Anisotropic Hydrogen Etching of Chemical Vapor Deposited Graphene

In terms of the preparation of graphene, chemical vapor deposition (CVD) has raised its popularity as a scalable and cost effective approach for graphene synthesis. While the formation of graphene on copper foil has been intensively studied, the reverse reaction of graphene reacts with hydrogen has not been systematically studied. In this talk we will present a simple, clean, and highly anisotropic hydrogen etching method for CVD graphene catalyzed by the copper substrate. By exposing CVD graphene on copper foil to hydrogen flow around 800 $^{\circ}$C, we observed that the initially continuous graphene can be etched to have many hexagonal openings. In addition, we found that the etching is temperature dependent and the etching of graphene at 800 ${\circ}$C is most efficient and anisotropic. 80{\%} of the angles of graphene edges after etching are 120$^{\circ}$, indicating the etching is highly anisotropic. No increase of D band along the etched edges indicates that the crystallographic orientation of etching is zigzag direction.
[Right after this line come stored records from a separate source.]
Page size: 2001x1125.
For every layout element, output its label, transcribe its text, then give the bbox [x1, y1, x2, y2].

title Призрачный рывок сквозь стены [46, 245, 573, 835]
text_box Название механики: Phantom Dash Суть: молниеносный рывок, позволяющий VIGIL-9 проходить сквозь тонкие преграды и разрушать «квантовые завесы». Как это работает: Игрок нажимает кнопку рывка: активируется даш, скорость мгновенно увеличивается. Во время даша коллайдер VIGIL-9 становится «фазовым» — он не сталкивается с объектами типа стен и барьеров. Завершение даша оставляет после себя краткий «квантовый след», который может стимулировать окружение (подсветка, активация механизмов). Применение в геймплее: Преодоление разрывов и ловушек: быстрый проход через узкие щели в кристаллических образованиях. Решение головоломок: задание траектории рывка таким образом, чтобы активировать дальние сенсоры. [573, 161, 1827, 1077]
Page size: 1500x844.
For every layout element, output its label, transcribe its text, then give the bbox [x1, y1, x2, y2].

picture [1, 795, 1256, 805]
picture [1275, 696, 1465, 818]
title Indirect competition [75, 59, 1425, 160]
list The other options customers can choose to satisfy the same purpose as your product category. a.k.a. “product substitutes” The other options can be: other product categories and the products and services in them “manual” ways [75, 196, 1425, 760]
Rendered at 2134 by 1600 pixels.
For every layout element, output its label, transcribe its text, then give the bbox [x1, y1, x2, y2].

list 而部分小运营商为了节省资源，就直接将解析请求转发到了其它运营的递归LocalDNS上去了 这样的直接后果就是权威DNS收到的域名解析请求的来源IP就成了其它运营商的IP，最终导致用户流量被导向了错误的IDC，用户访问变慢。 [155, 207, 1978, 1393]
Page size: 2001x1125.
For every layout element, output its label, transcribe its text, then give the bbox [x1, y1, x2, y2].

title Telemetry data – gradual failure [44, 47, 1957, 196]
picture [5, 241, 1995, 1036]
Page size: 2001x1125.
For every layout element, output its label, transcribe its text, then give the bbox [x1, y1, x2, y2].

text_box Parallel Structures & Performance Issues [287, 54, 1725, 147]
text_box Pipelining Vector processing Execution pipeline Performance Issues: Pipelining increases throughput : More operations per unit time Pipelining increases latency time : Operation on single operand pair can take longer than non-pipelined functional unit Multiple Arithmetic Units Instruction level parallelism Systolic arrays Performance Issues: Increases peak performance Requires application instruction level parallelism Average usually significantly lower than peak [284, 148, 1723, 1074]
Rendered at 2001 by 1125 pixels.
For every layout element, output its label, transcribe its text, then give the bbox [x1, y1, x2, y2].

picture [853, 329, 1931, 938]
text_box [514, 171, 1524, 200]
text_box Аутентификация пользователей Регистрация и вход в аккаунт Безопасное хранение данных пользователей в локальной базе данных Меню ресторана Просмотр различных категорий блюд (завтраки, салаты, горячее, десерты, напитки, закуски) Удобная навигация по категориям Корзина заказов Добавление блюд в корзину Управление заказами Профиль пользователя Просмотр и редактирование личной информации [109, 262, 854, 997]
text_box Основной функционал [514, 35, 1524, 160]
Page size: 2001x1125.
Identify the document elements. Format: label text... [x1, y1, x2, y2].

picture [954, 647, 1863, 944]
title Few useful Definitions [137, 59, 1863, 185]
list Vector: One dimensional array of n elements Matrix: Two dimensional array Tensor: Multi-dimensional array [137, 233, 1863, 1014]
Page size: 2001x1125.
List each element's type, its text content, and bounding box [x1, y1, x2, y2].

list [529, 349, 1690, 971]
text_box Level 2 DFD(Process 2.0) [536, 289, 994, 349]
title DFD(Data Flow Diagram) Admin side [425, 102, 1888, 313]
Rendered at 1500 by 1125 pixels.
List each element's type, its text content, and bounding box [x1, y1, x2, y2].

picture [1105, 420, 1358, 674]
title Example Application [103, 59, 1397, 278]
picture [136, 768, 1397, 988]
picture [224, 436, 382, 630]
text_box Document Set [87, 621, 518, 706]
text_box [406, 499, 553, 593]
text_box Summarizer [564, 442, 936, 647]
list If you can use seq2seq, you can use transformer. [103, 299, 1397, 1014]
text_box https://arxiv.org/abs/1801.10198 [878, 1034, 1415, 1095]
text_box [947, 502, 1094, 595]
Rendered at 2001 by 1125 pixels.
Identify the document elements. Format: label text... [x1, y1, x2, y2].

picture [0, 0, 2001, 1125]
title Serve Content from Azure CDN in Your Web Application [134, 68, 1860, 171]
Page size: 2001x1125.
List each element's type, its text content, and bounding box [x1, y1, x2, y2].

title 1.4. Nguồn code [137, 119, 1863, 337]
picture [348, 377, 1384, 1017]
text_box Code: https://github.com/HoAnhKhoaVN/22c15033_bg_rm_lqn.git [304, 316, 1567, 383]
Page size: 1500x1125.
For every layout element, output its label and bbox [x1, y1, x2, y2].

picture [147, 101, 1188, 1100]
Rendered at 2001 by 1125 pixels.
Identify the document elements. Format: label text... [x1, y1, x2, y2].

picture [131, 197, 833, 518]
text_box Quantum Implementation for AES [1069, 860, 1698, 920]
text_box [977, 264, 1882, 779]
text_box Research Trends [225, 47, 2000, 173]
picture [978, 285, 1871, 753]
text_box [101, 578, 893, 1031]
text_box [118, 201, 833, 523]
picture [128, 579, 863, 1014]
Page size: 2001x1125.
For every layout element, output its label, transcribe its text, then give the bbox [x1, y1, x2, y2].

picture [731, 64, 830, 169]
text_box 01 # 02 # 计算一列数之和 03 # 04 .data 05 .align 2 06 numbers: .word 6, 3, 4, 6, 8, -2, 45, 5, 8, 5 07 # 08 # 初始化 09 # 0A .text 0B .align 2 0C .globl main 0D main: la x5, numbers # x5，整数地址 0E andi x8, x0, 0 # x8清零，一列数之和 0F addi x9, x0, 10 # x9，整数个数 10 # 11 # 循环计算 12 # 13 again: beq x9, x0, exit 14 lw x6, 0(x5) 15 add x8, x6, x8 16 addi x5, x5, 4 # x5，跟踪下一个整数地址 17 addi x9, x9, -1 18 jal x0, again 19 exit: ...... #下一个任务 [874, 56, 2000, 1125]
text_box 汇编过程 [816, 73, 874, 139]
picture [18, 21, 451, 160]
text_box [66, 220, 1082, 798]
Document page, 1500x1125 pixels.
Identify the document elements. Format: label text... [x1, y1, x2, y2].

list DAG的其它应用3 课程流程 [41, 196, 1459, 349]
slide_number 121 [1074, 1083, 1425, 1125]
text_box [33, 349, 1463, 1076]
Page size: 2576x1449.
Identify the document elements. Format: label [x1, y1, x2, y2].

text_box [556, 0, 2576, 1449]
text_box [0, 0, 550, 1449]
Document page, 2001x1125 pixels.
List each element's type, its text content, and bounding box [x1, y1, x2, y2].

Furthermore, we observed that copper played an important role in catalyzing the etching reaction, as no etching was observed for graphene transferred to Si/SiO$_{2}$ under similar conditions. This highly anisotropic hydrogen etching technology may work as a simple and convenient way to determine graphene crystal orientation and grain size, and may enable the etching of graphene into nanoribbons for electronic applications.